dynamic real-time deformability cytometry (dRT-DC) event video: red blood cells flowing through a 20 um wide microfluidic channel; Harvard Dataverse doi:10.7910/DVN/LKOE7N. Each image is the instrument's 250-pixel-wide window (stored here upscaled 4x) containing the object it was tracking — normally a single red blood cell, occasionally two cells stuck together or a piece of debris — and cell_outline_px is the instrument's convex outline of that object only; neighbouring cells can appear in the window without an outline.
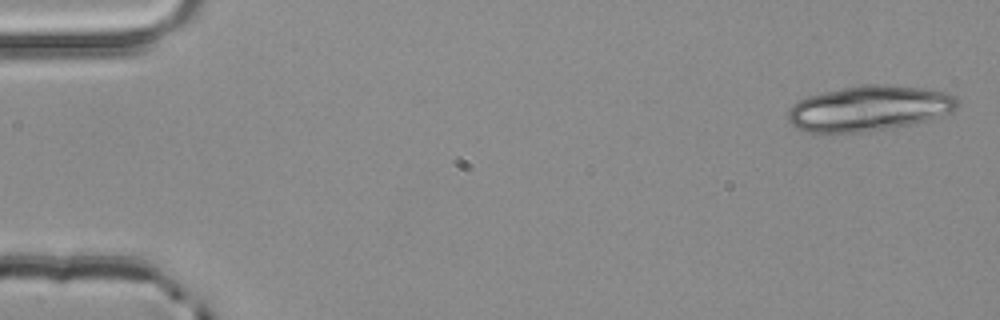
{"species": "common noctule bat (a hibernating species)", "species_latin": "Nyctalus noctula", "temperature_condition": "room temperature", "stored_images_in_passage": 4, "camera_frame_rate_fps": 3000, "um_per_image_px": 0.085, "animal": {"sex": "male", "body_mass_g": 20.4}, "frame": {"image": 1, "passage_image": 1, "time_ms": 0.0, "image_size_px": [1000, 320], "cell_outline_px": [[960, 100], [956, 108], [952, 112], [912, 124], [892, 128], [864, 132], [824, 136], [804, 132], [796, 128], [788, 120], [788, 108], [792, 104], [808, 96], [824, 92], [860, 84], [884, 84], [924, 88], [944, 92], [956, 96]], "centroid_in_image_um": [73.81, 9.25], "position_along_channel_um": 11.2, "area_um2": 45.78}}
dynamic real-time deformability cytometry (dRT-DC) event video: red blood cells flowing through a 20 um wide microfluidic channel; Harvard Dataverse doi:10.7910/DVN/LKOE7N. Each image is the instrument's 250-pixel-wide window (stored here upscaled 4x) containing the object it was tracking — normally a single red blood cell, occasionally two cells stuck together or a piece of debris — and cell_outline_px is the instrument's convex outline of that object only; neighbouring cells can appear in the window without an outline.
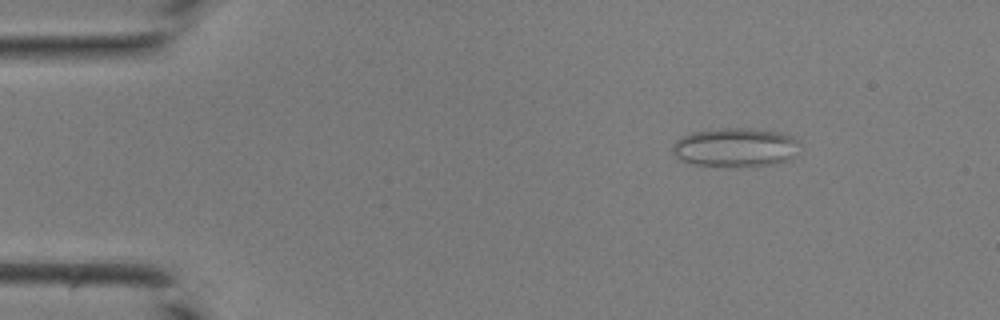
{"species": "common noctule bat (a hibernating species)", "species_latin": "Nyctalus noctula", "temperature_condition": "room temperature", "stored_images_in_passage": 38, "camera_frame_rate_fps": 3000, "um_per_image_px": 0.085, "animal": {"sex": "male", "body_mass_g": 19.0, "forearm_length_mm": 50.8}, "frame": {"image": 1, "passage_image": 2, "time_ms": 0.333, "image_size_px": [1000, 320], "cell_outline_px": [[800, 144], [792, 156], [788, 160], [772, 164], [692, 164], [680, 160], [672, 152], [672, 148], [676, 140], [692, 132], [720, 128], [752, 128], [776, 132], [792, 136], [800, 140]], "centroid_in_image_um": [62.5, 12.48], "position_along_channel_um": 22.5, "area_um2": 28.03}}
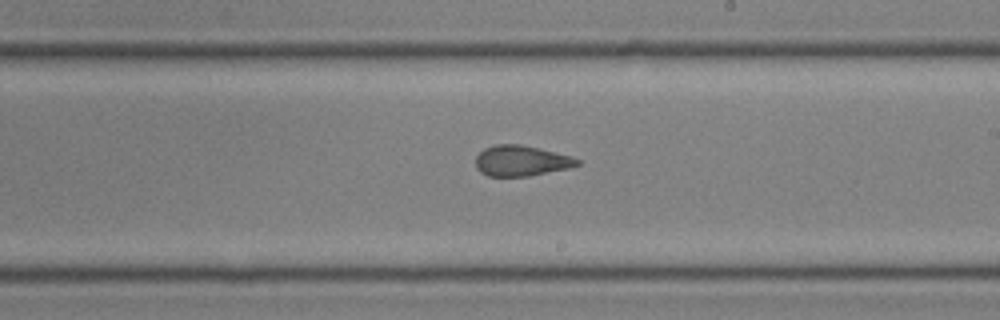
{"frame": {"image": 2, "passage_image": 21, "time_ms": 6.667, "image_size_px": [1000, 320], "cell_outline_px": [[580, 164], [568, 168], [528, 176], [488, 176], [480, 172], [476, 168], [476, 156], [484, 148], [496, 144], [520, 144], [540, 148], [572, 156], [580, 160]], "centroid_in_image_um": [44.29, 13.66], "position_along_channel_um": 244.7, "area_um2": 18.15}}
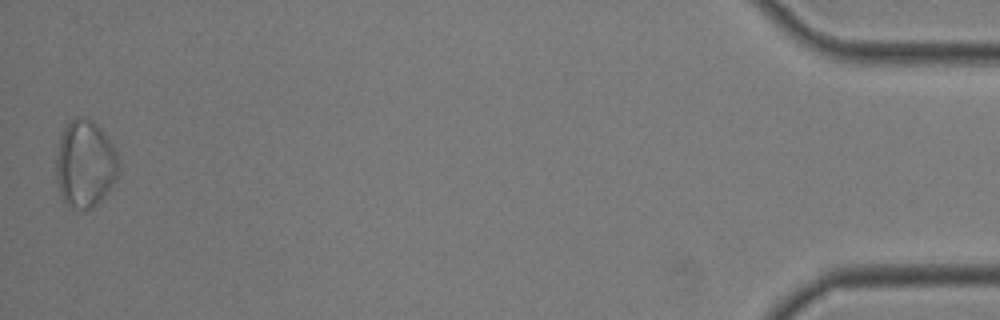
{"frame": {"image": 3, "passage_image": 38, "time_ms": 12.333, "image_size_px": [1000, 320], "cell_outline_px": [[120, 168], [112, 184], [104, 196], [96, 204], [88, 208], [72, 208], [64, 200], [60, 192], [56, 176], [56, 156], [60, 136], [68, 120], [76, 116], [84, 116], [92, 120], [100, 128], [112, 144], [116, 152], [120, 164]], "centroid_in_image_um": [7.22, 13.87], "position_along_channel_um": 428.0, "area_um2": 31.67}}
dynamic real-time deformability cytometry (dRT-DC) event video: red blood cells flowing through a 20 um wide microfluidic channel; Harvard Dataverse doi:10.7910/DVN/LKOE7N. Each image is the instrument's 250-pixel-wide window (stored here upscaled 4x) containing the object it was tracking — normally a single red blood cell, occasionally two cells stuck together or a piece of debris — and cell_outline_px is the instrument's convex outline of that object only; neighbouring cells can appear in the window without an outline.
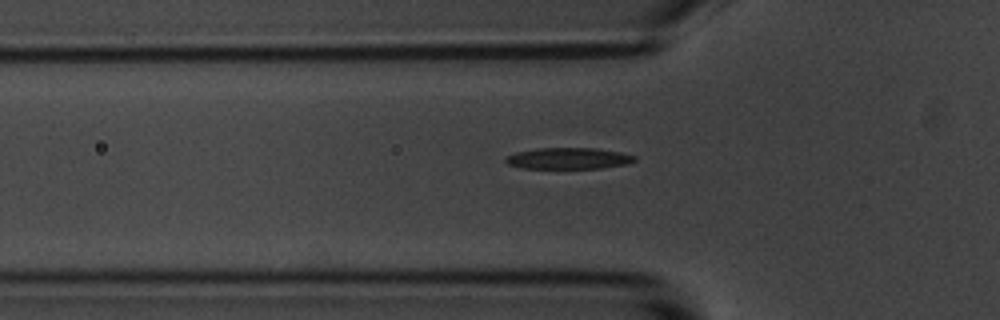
{"species": "common noctule bat (a hibernating species)", "species_latin": "Nyctalus noctula", "temperature_condition": "room temperature", "stored_images_in_passage": 41, "camera_frame_rate_fps": 3000, "um_per_image_px": 0.085, "animal": {"sex": "male", "body_mass_g": 20.1, "forearm_length_mm": 53.5}, "frame": {"image": 1, "passage_image": 6, "time_ms": 1.667, "image_size_px": [1000, 320], "cell_outline_px": [[636, 160], [628, 164], [600, 168], [524, 168], [508, 164], [504, 160], [508, 156], [516, 152], [536, 148], [596, 148], [620, 152], [636, 156]], "centroid_in_image_um": [48.34, 13.46], "position_along_channel_um": 77.5, "area_um2": 15.95}}
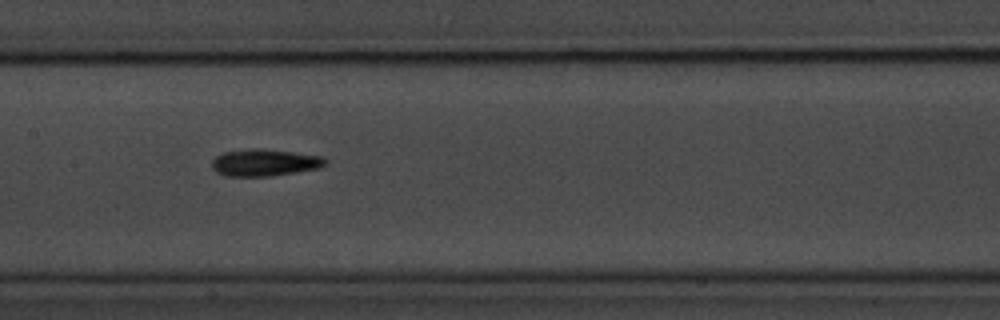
{"frame": {"image": 2, "passage_image": 15, "time_ms": 4.667, "image_size_px": [1000, 320], "cell_outline_px": [[328, 160], [324, 164], [316, 168], [296, 172], [272, 176], [224, 176], [216, 172], [212, 168], [212, 160], [216, 156], [224, 152], [252, 148], [260, 148], [324, 156]], "centroid_in_image_um": [22.46, 13.82], "position_along_channel_um": 184.9, "area_um2": 17.8}}
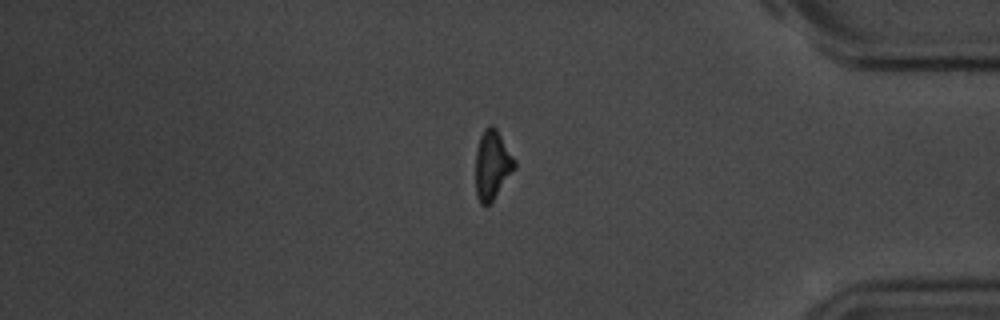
{"frame": {"image": 3, "passage_image": 35, "time_ms": 11.333, "image_size_px": [1000, 320], "cell_outline_px": [[516, 168], [492, 200], [488, 204], [480, 204], [476, 196], [476, 152], [480, 136], [484, 128], [488, 124], [492, 124], [496, 128], [516, 160]], "centroid_in_image_um": [41.84, 13.98], "position_along_channel_um": 393.4, "area_um2": 15.66}, "authors_computed_cell_mechanics": {"area_um2": 16.6464, "velocity_mm_per_s": 3.5433, "shape_relaxation_time_tau1_ms": 3.6341, "shape_relaxation_time_tau2_ms": null, "deformation_change_tau1": 0.1545, "deformation_change_tau2": null}}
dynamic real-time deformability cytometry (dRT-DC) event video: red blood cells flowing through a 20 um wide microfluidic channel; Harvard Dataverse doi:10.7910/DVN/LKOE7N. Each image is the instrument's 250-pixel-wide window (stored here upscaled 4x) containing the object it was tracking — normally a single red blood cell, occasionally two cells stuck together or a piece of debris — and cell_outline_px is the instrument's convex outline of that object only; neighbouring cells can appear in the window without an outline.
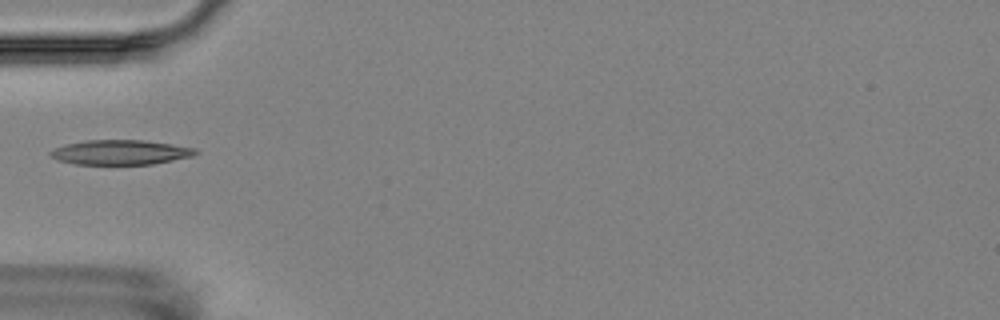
{"species": "Egyptian fruit bat (a non-hibernating species)", "species_latin": "Rousettus aegyptiacus", "temperature_condition": "room temperature", "stored_images_in_passage": 1, "camera_frame_rate_fps": 3000, "um_per_image_px": 0.085, "animal": {"sex": "female"}, "frame": {"image": 1, "passage_image": 1, "time_ms": 0.0, "image_size_px": [1000, 320], "cell_outline_px": [[200, 152], [192, 156], [152, 164], [76, 164], [56, 160], [48, 156], [48, 152], [64, 144], [84, 140], [144, 140], [172, 144], [196, 148]], "centroid_in_image_um": [10.2, 12.94], "position_along_channel_um": 74.8, "area_um2": 21.04}}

-=-=-

Take the listing above and print it exactly, apart from the pictures.

FINISHED TASK:
dynamic real-time deformability cytometry (dRT-DC) event video: red blood cells flowing through a 20 um wide microfluidic channel; Harvard Dataverse doi:10.7910/DVN/LKOE7N. Each image is the instrument's 250-pixel-wide window (stored here upscaled 4x) containing the object it was tracking — normally a single red blood cell, occasionally two cells stuck together or a piece of debris — and cell_outline_px is the instrument's convex outline of that object only; neighbouring cells can appear in the window without an outline.
{"species": "common noctule bat (a hibernating species)", "species_latin": "Nyctalus noctula", "temperature_condition": "room temperature", "stored_images_in_passage": 4, "camera_frame_rate_fps": 3000, "um_per_image_px": 0.085, "animal": {"sex": "male", "body_mass_g": 20.4}, "frame": {"image": 1, "passage_image": 1, "time_ms": 0.0, "image_size_px": [1000, 320], "cell_outline_px": [[960, 100], [956, 108], [952, 112], [912, 124], [892, 128], [864, 132], [824, 136], [804, 132], [796, 128], [788, 120], [788, 108], [792, 104], [808, 96], [824, 92], [860, 84], [884, 84], [924, 88], [944, 92], [956, 96]], "centroid_in_image_um": [73.81, 9.25], "position_along_channel_um": 11.2, "area_um2": 45.78}}
dynamic real-time deformability cytometry (dRT-DC) event video: red blood cells flowing through a 20 um wide microfluidic channel; Harvard Dataverse doi:10.7910/DVN/LKOE7N. Each image is the instrument's 250-pixel-wide window (stored here upscaled 4x) containing the object it was tracking — normally a single red blood cell, occasionally two cells stuck together or a piece of debris — and cell_outline_px is the instrument's convex outline of that object only; neighbouring cells can appear in the window without an outline.
{"species": "common noctule bat (a hibernating species)", "species_latin": "Nyctalus noctula", "temperature_condition": "room temperature", "stored_images_in_passage": 38, "camera_frame_rate_fps": 3000, "um_per_image_px": 0.085, "animal": {"sex": "male", "body_mass_g": 19.0, "forearm_length_mm": 50.8}, "frame": {"image": 1, "passage_image": 2, "time_ms": 0.333, "image_size_px": [1000, 320], "cell_outline_px": [[800, 144], [792, 156], [788, 160], [772, 164], [692, 164], [680, 160], [672, 152], [672, 148], [676, 140], [692, 132], [720, 128], [752, 128], [776, 132], [792, 136], [800, 140]], "centroid_in_image_um": [62.5, 12.48], "position_along_channel_um": 22.5, "area_um2": 28.03}}
{"frame": {"image": 2, "passage_image": 21, "time_ms": 6.667, "image_size_px": [1000, 320], "cell_outline_px": [[580, 164], [568, 168], [528, 176], [488, 176], [480, 172], [476, 168], [476, 156], [484, 148], [496, 144], [520, 144], [540, 148], [572, 156], [580, 160]], "centroid_in_image_um": [44.29, 13.66], "position_along_channel_um": 244.7, "area_um2": 18.15}}
{"frame": {"image": 3, "passage_image": 38, "time_ms": 12.333, "image_size_px": [1000, 320], "cell_outline_px": [[120, 168], [112, 184], [104, 196], [96, 204], [88, 208], [72, 208], [64, 200], [60, 192], [56, 176], [56, 156], [60, 136], [68, 120], [76, 116], [84, 116], [92, 120], [100, 128], [112, 144], [116, 152], [120, 164]], "centroid_in_image_um": [7.22, 13.87], "position_along_channel_um": 428.0, "area_um2": 31.67}}
dynamic real-time deformability cytometry (dRT-DC) event video: red blood cells flowing through a 20 um wide microfluidic channel; Harvard Dataverse doi:10.7910/DVN/LKOE7N. Each image is the instrument's 250-pixel-wide window (stored here upscaled 4x) containing the object it was tracking — normally a single red blood cell, occasionally two cells stuck together or a piece of debris — and cell_outline_px is the instrument's convex outline of that object only; neighbouring cells can appear in the window without an outline.
{"species": "common noctule bat (a hibernating species)", "species_latin": "Nyctalus noctula", "temperature_condition": "room temperature", "stored_images_in_passage": 41, "camera_frame_rate_fps": 3000, "um_per_image_px": 0.085, "animal": {"sex": "male", "body_mass_g": 20.1, "forearm_length_mm": 53.5}, "frame": {"image": 1, "passage_image": 6, "time_ms": 1.667, "image_size_px": [1000, 320], "cell_outline_px": [[636, 160], [628, 164], [600, 168], [524, 168], [508, 164], [504, 160], [508, 156], [516, 152], [536, 148], [596, 148], [620, 152], [636, 156]], "centroid_in_image_um": [48.34, 13.46], "position_along_channel_um": 77.5, "area_um2": 15.95}}
{"frame": {"image": 2, "passage_image": 15, "time_ms": 4.667, "image_size_px": [1000, 320], "cell_outline_px": [[328, 160], [324, 164], [316, 168], [296, 172], [272, 176], [224, 176], [216, 172], [212, 168], [212, 160], [216, 156], [224, 152], [252, 148], [260, 148], [324, 156]], "centroid_in_image_um": [22.46, 13.82], "position_along_channel_um": 184.9, "area_um2": 17.8}}
{"frame": {"image": 3, "passage_image": 35, "time_ms": 11.333, "image_size_px": [1000, 320], "cell_outline_px": [[516, 168], [492, 200], [488, 204], [480, 204], [476, 196], [476, 152], [480, 136], [484, 128], [488, 124], [492, 124], [496, 128], [516, 160]], "centroid_in_image_um": [41.84, 13.98], "position_along_channel_um": 393.4, "area_um2": 15.66}, "authors_computed_cell_mechanics": {"area_um2": 16.6464, "velocity_mm_per_s": 3.5433, "shape_relaxation_time_tau1_ms": 3.6341, "shape_relaxation_time_tau2_ms": null, "deformation_change_tau1": 0.1545, "deformation_change_tau2": null}}
dynamic real-time deformability cytometry (dRT-DC) event video: red blood cells flowing through a 20 um wide microfluidic channel; Harvard Dataverse doi:10.7910/DVN/LKOE7N. Each image is the instrument's 250-pixel-wide window (stored here upscaled 4x) containing the object it was tracking — normally a single red blood cell, occasionally two cells stuck together or a piece of debris — and cell_outline_px is the instrument's convex outline of that object only; neighbouring cells can appear in the window without an outline.
{"species": "Egyptian fruit bat (a non-hibernating species)", "species_latin": "Rousettus aegyptiacus", "temperature_condition": "room temperature", "stored_images_in_passage": 1, "camera_frame_rate_fps": 3000, "um_per_image_px": 0.085, "animal": {"sex": "female"}, "frame": {"image": 1, "passage_image": 1, "time_ms": 0.0, "image_size_px": [1000, 320], "cell_outline_px": [[200, 152], [192, 156], [152, 164], [76, 164], [56, 160], [48, 156], [48, 152], [64, 144], [84, 140], [144, 140], [172, 144], [196, 148]], "centroid_in_image_um": [10.2, 12.94], "position_along_channel_um": 74.8, "area_um2": 21.04}}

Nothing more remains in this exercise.